This page maybe follows from *Points on floats*

I ran into trouble trying to understand floating point error. After reading Wikipedia floating point, Wikipedia machine epsilon and What every computer scientist should know about floating point, I felt the need of some more explanation, and so here it is.

Taking the notation from Every computer scientist; let’s imagine we have a floating point number that has base 10 and 3 digits in the significand, say \(3.14 \times 10^1\). Because we only have 3 digits, the nearest larger number that we can represent is obviously \(3.15 \times 10^1\). This number differs from \(3.14 \times 10^1\) by one unit in the last place (ULP). Any real number \(z\) that is between \(3.14 \times 10^1\) and \(3.15 \times 10^1\) can at best be represented with one of these two numbers. Let’s say \(z\) is actually \(\pi\); now \(3.1415926...\) is best represented in our numbers as \(3.14 \times 10^1\), and the rounding error is \(\pi - 3.14 \times 10^1 = 0.0015926...\) In the worst case, we could have some real number \(3.145 \times 10^1\) that will have rounding error 0.005. If we always choose the floating point number nearest to our real number \(z\) then the maximum rounding error occurs when \(z\) is halfway between two representable numbers; in that case the rounding error is 0.5 ULP.

## SOURCE DATA:
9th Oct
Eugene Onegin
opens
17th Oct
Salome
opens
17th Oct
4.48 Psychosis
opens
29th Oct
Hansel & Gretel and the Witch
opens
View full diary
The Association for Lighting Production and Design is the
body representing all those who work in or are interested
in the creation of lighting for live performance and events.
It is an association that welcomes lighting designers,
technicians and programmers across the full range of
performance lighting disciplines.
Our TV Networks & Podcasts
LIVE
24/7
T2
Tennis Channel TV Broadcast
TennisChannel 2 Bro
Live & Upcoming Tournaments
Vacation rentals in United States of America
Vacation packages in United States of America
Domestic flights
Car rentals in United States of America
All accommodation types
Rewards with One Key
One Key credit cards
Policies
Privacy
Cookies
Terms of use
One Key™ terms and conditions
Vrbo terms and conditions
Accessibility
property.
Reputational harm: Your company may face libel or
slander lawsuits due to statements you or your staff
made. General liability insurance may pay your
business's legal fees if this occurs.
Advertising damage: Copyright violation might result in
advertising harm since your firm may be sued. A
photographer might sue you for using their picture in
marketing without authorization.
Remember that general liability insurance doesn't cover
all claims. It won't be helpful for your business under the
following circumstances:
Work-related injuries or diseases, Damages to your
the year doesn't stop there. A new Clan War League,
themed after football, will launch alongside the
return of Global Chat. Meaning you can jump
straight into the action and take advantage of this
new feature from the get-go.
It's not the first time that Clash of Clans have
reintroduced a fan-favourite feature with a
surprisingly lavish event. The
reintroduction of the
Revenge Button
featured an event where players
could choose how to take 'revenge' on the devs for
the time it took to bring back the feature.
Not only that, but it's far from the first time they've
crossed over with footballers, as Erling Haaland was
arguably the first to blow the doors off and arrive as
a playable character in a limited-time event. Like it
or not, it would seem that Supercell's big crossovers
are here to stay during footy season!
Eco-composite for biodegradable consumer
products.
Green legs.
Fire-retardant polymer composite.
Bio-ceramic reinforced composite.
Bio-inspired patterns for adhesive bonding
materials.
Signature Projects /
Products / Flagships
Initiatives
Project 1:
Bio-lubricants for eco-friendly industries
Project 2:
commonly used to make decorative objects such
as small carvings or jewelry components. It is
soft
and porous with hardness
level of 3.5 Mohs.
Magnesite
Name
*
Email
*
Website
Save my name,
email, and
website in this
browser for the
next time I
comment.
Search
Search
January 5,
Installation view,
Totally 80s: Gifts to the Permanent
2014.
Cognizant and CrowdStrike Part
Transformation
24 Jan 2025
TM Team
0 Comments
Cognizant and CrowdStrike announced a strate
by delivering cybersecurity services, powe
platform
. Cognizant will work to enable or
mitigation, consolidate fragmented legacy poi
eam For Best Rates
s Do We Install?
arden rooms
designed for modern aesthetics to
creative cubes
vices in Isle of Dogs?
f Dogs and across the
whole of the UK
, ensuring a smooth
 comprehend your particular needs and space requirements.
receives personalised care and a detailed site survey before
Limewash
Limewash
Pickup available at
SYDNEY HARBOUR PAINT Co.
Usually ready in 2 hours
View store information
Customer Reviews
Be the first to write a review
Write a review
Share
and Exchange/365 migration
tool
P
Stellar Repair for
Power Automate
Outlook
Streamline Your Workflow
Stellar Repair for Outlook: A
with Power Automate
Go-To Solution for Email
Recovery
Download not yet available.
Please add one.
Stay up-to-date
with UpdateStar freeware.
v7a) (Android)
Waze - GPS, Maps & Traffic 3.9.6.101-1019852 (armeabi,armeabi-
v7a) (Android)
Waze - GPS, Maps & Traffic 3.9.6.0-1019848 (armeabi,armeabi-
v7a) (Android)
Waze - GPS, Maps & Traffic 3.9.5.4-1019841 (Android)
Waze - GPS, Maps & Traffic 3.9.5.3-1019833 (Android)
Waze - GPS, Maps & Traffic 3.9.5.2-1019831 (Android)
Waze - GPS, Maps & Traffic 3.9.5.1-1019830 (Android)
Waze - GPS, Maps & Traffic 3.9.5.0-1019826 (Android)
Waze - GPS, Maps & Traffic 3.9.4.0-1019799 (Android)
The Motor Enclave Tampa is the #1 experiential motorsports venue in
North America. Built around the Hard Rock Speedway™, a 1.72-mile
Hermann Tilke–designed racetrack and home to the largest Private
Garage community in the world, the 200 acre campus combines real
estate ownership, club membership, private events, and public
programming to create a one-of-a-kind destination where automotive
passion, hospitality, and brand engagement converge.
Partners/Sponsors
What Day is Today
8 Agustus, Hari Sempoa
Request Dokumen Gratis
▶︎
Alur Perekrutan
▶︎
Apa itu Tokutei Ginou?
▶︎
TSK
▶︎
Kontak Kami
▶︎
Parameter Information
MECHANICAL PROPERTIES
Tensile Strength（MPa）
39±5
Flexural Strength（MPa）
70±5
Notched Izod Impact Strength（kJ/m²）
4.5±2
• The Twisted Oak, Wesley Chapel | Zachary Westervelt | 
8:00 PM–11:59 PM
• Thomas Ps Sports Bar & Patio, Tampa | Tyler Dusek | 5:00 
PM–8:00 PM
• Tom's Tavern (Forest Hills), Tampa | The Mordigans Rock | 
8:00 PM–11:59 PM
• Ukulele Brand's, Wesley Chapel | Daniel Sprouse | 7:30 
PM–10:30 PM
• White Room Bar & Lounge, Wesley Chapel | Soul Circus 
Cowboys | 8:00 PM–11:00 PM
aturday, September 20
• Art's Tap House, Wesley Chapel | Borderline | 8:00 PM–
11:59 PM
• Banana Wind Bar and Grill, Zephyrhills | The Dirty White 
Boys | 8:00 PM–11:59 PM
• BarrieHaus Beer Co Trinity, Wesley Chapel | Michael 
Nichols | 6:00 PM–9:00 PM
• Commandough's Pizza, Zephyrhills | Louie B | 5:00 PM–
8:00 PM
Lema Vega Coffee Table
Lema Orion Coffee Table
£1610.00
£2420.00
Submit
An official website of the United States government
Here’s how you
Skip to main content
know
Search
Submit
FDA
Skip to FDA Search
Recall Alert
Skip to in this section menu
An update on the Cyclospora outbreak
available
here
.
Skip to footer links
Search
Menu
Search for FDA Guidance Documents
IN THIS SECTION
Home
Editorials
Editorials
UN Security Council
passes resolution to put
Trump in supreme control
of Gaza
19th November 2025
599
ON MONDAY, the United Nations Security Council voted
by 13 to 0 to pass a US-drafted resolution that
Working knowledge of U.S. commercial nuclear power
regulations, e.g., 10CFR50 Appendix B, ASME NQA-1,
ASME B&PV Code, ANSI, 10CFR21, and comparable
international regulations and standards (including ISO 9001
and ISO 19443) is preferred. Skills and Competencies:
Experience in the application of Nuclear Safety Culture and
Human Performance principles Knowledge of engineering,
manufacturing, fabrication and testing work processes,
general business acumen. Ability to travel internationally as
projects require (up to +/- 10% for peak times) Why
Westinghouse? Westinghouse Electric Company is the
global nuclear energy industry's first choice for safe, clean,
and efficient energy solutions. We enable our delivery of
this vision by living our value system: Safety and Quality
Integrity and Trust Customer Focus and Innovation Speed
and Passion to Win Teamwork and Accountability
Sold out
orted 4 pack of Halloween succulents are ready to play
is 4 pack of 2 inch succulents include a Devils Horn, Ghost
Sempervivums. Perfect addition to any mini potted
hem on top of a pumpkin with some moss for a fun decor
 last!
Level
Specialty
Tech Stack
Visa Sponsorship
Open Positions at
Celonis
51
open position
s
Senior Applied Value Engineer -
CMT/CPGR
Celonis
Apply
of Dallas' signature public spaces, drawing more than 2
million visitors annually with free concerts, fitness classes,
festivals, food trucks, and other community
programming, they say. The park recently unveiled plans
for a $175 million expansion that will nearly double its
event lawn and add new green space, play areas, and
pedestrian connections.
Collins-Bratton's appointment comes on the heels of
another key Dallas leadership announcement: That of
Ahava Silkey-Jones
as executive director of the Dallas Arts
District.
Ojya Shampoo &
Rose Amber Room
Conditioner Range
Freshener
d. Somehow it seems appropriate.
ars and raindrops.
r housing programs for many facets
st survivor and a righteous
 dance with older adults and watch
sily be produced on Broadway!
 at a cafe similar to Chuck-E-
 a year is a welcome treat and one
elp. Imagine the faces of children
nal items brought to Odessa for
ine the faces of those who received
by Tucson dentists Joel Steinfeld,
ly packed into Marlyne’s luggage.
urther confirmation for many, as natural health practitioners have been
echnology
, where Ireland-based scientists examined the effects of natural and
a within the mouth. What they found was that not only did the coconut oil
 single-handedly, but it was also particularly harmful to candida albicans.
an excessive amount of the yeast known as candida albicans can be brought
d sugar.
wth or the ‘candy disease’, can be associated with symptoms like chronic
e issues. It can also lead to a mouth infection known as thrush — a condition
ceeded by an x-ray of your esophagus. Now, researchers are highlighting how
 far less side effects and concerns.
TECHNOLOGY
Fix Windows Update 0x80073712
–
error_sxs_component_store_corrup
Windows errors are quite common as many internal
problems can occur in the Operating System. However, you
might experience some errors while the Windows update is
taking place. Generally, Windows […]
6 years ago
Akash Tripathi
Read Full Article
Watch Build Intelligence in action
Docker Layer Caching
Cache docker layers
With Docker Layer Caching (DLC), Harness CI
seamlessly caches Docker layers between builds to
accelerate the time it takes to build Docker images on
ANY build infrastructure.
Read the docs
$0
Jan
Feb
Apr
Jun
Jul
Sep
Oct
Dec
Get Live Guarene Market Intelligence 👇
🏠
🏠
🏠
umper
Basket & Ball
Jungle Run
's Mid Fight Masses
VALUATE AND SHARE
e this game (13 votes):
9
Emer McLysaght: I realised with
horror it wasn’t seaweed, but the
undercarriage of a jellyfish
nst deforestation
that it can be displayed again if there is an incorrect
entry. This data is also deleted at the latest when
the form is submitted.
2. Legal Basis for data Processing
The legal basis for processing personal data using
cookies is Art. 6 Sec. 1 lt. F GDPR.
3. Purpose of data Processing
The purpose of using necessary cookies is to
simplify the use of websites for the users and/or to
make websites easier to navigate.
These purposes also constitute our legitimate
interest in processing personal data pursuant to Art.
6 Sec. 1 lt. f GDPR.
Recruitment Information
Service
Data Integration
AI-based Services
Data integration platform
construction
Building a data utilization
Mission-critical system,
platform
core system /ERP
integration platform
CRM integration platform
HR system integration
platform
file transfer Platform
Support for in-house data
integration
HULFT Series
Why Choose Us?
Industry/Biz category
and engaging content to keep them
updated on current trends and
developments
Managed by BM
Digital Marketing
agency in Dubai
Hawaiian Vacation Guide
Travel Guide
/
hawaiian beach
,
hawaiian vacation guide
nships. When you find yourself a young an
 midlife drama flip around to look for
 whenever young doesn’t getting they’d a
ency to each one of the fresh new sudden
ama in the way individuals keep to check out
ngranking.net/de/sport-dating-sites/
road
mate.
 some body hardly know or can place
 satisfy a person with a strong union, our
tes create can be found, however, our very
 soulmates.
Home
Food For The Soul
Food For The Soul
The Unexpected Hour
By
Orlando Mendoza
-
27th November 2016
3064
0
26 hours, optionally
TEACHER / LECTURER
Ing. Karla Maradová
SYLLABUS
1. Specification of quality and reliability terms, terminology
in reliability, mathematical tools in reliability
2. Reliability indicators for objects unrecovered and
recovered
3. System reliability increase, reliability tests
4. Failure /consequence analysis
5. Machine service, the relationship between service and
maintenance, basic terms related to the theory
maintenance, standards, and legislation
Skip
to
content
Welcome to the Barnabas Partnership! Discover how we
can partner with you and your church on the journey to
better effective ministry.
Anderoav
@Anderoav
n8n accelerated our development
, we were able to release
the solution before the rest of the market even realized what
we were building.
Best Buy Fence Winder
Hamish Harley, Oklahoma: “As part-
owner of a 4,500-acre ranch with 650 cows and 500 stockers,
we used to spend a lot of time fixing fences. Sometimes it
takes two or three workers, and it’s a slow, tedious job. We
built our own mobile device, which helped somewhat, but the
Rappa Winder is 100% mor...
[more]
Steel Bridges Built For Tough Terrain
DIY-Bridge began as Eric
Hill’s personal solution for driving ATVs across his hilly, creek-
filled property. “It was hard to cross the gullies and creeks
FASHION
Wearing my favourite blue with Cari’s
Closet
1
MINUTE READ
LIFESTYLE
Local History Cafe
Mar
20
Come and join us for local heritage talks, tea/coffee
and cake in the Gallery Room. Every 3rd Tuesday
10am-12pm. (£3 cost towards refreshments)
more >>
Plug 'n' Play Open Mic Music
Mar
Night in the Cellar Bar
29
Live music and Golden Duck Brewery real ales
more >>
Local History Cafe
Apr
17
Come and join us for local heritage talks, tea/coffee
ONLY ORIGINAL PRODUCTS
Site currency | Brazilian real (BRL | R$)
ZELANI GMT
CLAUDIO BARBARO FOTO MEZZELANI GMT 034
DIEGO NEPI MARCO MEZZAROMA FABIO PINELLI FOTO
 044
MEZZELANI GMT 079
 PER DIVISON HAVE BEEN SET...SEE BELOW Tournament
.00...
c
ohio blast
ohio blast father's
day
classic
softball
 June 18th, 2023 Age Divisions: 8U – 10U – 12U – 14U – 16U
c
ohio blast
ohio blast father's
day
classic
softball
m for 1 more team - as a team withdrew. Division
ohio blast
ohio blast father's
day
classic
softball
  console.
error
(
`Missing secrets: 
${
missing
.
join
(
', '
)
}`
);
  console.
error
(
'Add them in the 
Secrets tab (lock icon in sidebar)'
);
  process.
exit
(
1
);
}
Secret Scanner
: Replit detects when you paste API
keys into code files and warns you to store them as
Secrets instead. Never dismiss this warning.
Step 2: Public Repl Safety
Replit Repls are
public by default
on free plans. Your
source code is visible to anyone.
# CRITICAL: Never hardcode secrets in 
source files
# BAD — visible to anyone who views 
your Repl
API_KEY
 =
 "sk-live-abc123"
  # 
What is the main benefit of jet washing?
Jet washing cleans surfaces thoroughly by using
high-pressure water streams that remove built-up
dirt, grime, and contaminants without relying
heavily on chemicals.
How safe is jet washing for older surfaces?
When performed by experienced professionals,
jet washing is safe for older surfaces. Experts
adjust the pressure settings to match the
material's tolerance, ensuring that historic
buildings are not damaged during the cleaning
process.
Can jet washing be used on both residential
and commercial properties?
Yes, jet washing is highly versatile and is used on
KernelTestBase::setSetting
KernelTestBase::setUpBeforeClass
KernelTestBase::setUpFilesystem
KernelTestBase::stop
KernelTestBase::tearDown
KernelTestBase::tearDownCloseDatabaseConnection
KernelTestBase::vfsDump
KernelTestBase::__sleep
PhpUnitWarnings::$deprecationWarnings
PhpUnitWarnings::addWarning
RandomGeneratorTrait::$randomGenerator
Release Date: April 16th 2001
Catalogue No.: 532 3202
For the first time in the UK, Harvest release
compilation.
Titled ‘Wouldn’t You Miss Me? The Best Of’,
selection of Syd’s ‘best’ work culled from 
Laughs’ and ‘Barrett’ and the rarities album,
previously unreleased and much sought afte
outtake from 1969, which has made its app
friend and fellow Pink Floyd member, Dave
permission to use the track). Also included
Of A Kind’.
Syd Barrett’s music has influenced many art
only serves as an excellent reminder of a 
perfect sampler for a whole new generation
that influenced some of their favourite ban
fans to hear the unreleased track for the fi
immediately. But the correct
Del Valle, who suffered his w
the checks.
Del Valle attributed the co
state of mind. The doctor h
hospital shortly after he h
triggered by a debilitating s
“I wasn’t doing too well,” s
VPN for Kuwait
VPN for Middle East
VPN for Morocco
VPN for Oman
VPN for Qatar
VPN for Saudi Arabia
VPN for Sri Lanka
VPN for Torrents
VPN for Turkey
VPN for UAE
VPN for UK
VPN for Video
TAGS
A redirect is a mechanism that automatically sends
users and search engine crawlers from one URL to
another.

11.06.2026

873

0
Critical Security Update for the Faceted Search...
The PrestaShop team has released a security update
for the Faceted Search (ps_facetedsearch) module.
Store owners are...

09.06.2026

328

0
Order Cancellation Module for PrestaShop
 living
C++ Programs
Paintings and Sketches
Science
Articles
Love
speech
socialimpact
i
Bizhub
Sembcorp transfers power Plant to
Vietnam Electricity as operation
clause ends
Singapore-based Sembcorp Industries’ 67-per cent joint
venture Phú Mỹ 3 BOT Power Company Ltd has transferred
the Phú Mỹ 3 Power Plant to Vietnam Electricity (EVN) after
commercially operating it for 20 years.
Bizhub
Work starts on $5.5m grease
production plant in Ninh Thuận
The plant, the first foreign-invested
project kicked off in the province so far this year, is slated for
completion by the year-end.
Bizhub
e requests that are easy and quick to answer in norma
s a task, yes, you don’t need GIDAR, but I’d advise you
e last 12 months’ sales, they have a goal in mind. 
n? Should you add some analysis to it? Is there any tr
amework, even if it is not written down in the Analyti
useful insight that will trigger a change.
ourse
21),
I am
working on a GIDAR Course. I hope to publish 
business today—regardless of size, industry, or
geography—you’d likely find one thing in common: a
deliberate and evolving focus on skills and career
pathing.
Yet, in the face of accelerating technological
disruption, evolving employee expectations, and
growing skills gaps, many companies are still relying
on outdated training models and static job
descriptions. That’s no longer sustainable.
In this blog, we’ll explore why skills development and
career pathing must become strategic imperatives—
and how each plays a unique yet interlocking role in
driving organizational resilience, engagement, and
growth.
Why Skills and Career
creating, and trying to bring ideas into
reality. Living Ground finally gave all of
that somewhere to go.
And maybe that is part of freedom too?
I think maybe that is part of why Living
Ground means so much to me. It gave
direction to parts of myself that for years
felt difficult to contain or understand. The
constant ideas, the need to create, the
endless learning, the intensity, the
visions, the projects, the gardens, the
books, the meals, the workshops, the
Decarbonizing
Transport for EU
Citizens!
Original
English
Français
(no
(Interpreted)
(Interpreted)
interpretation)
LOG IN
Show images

## TASKS TO COMPLETE:
1 - In the floating point text, what is the maximum rounding error when the nearest floating point number is always chosen?
2 - Copy the floating point text again from the words "I ran into trouble" through the words "here it is.", putting "clarification" in place of "explanation".

## ANSWERS GIVEN:
1 - 0.5 ULP, which occurs when the real number lies halfway between two representable numbers.

2 -
I ran into trouble trying to understand floating point error. After reading Wikipedia floating point, Wikipedia machine epsilon and What every computer scientist should know about floating point, I felt the need of some more clarification, and so here it is.